The need is for the application of Ecosystems in multiple contexts and forms. Just equally consider the Interconnected Parts of an Ecosystem. Are we truly clear on what is reshaping entire industries? This requires not just a robust understanding of Ecosystems but also of the power and strength of your platforms, in its adaptability and flexibility to respond, not just to simply build but to shape. An ecosystem that is highly collaborative and that shifts the relationship dynamics, will require a deepening of the co-evolution.

This co-evolution is a significant difference between ‘pure’ digital ecosystems, where the winner is constantly looking to take all, and the emerging Industrial Ecosystem, one that forms and deepens relationships around trust, reliability, and performance, with its clients and partners over time, in final product solutions.

Industrial Ecosystems will be designed differently, they need ‘infusing’ differently than just building these internally only.

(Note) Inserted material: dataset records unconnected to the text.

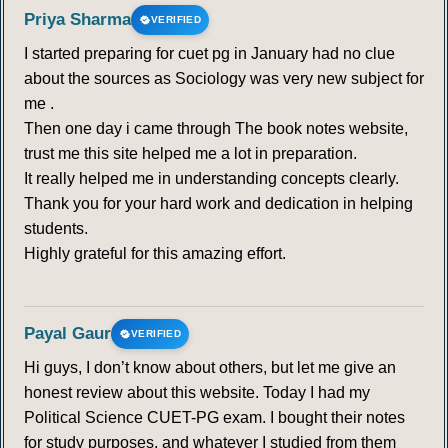
Priya Sharma
VERIFIED
I started preparing for cuet pg in January had no clue
about the sources as Sociology was very new subject for
me .
Then one day i came through The book notes website,
trust me this site helped me a lot in preparation.
It really helped me in understanding concepts clearly.
Thank you for your hard work and dedication in helping
students.
Highly grateful for this amazing effort.
Payal Gaur
VERIFIED
Hi guys, I don’t know about others, but let me give an
honest review about this website. Today I had my
Political Science CUET-PG exam. I bought their notes
for study purposes, and whatever I studied from them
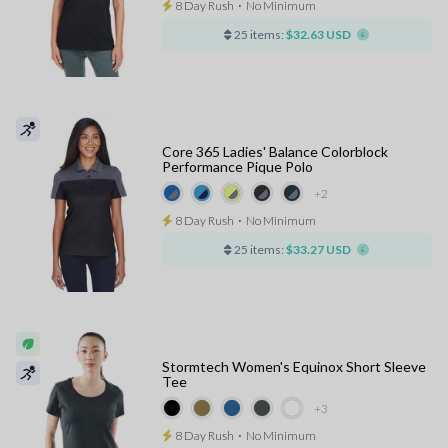
8 Day Rush
⋅
No Minimum
25 items:
$32.63 USD
Core 365 Ladies' Balance Colorblock
Performance Pique Polo
+2
8 Day Rush
⋅
No Minimum
25 items:
$33.27 USD
Stormtech Women's Equinox Short Sleeve
Tee
+3
8 Day Rush
⋅
No Minimum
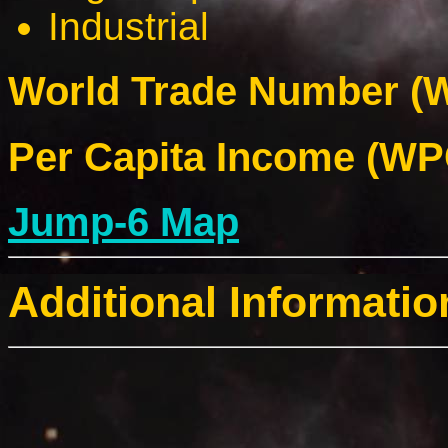
Industrial
World Trade Number (W
Per Capita Income (WPC
Jump-6 Map
Additional Informatio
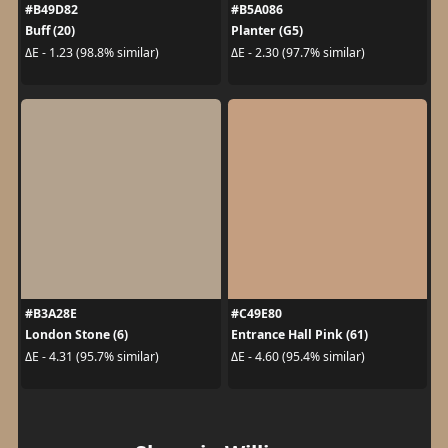
#B49D82
#B5A086
Buff (20)
Planter (G5)
ΔE - 1.23 (98.8% similar)
ΔE - 2.30 (97.7% similar)
#B3A28E
#C49E80
London Stone (6)
Entrance Hall Pink (61)
ΔE - 4.31 (95.7% similar)
ΔE - 4.60 (95.4% similar)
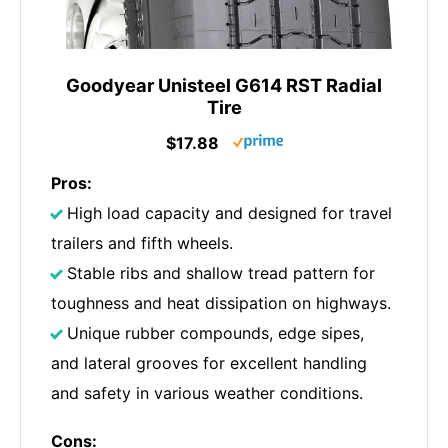
Goodyear Unisteel G614 RST Radial
Tire
$17.88
Pros:
High load capacity and designed for travel
trailers and fifth wheels.
Stable ribs and shallow tread pattern for
toughness and heat dissipation on highways.
Unique rubber compounds, edge sipes,
and lateral grooves for excellent handling
and safety in various weather conditions.
Cons:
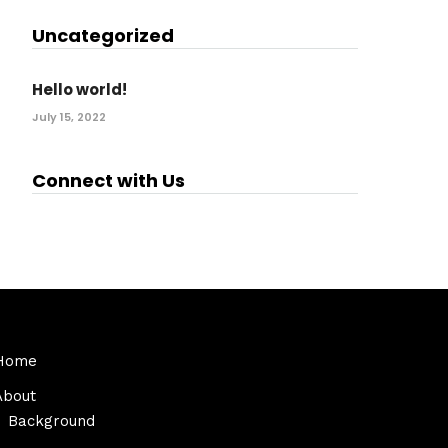
Uncategorized
Hello world!
July 15, 2022
Connect with Us
Home
About
Background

Those that learn the new dynamics of Industrial Ecosystems first will actually win the long-term race, not just in having a “me-too” platform, but in its unique design and adaptability. One they can articulate and others can see the clear value in joining. An Ecosystem that evolves and is constantly connecting in radically new ways, of thinking and proposition.

We are entering this new era of innovation, where connected highly collaborative relationships, form the ecosystem to build unique value propositions, that deliver the new competitive edge. I wrote a series of posts on this “new innovation era, one can become the opening reference point to reflect on this “Advancing my Applied Innovation Thinking” as it helps in developing a more, open, fluid design of innovation.

Moving along an evolutionary path

We are getting somewhere along an evolutionary path in what I saw and heard at Siemens, but it needs a more radical blueprint of ecosystem design. Who will pioneer this new game, where management skills will be based on ecosystem understanding, building and managing needs, to be thought through and fully connected?

As we presently focus on the digital platform, let’s not forget, it is the strength of connecting and understanding the ecosystem that will actually be the difference between winning and losing, and that’s relationship-based, as much as technology-based.

Ecosystem management needs far more articulation, well beyond what I heard at the Siemens Innovation Event.  I thoroughly enjoyed the event but it has prompted my necessary reflection here, as I saw opportunity gaps that would accelerate innovation more effectively. In the next twelve months, Industrial Ecosystems will evolve and it will become highly critical to be mastered and articulated, in ways that show their connected innovation value.

Going beyond present thinking to build Industrial Ecosystems by design

This post only “points the way” to separate out the present thinking, to extend it in structured ways, on what needs to be thought through to build Industrial Ecosystems. Industrial Ecosystems that combine not just the digital with the physical, but also fully leverage the connected relationships that prosper by co-evolving and striving to deliver innovation in new exciting ways, those that advance collaborations and seeks out constant growth.

 

  • Updated on 28th December to link to other posts of relevance or extend a point or two, as well as correct one or two errors.